10
de março de 2014 | N° 17728
L. F.
VERISSIMO | L.F. VERISSIMO
A mula manca
Sassaricando,
o musical das marchinhas de Carnaval reunidas por Rosa Maria Araujo e Sergio
Cabral (rima intencional), continua um sucesso e ainda não entrou em recesso (outra!).
É um espetáculo para ser visto mais de uma vez que eu mesmo vi três (outra!). Incluindo
a versão infantil, linda, com a Lucinda (chega). Além da boa música, bem
interpretada, Sassaricando é um tratado sociológico involuntário, o retrato de
um certo Brasil – o Brasil de antes do duplo sentido. A não ser para quem vê algum
tipo de alusão erótica na perna de pau do pirata – e, claro, no próprio verbo “sassaricar”
– todas as marchinhas de antigamente são de uma inocência límpida.
O
que não falta em muitas delas é o que hoje se chamaria de incorreção política.

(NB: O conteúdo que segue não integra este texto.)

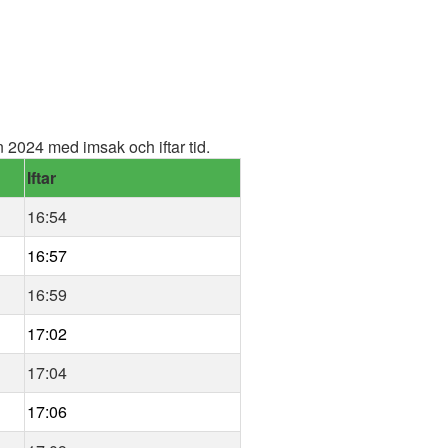
2024 med imsak och iftar tid.
Iftar
16:54
16:57
16:59
17:02
17:04
17:06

Uma
declara que a única coisa a fazer com mulher feia é matá-la, uma espécie de
eutanásia que, supostamente, qualquer delegado ou juiz da época entenderia. Várias
outras fazem a apologia da bebida em excesso e brincam com o vício do
alcoolismo, glorificando a danada da cachaça, que ninguém quer que lhe falte.
A
homofobia entrou no mundo das marchinhas antes do termo se tornar conhecido: a
cabeleira do Zezé só podia significar uma coisa, visto que ele não era nem
bossa-nova nem Maomé. Que cortassem o cabelo do veado. E o que dizer da Maria
Sapatão, que de dia era Maria e de noite era João? Cantava-se tudo isso sem
medo de reprimenda ou revide. Que ninguém, naquele Brasil, entenderia.
Não
sei quando a inocência começou a acabar. A Rosa Maria e o Sergio preferiram não
incluir, que eu me lembre, nenhum exemplo da transformação. Talvez ela tenha
começado com a “Índio quer apito”, uma anedota musicada sobre o que o índio
exigia da madame com incontinência flatulosa. Não sei se antes ou depois
apareceu uma marchinha que dizia: “Não importa que a mula manque, o que eu
quero é rosetar”. Foi a música mais cantada do Carnaval de não me pergunte
quando. O que queria dizer a mula manca? E, especialmente, o que era “rosetar”?
Recorrer ao dicionário não adiantava. O Aurélio dizia que “roseta” era um tipo
de espora.
O “rosetar”
da música seria, então, usar as esporas nos flancos, presumivelmente da mula
manca, para fazê-la andar. Uma explicação que não satisfazia. Que estranha ambição
seria aquela, de impelir um pobre animal claudicante com esporas? Mas “arrá”,
diziam os mais sabidos. Quem não entendia o que era “rosetar” ainda não tinha
vivido. O que a marchinha significava era que nada, nem uma “mula manca” – duplos
sentidos à vontade – impediria que a partir de então se rosetasse sem parar no
país. Há quem date daí o nascimento do Brasil moderno.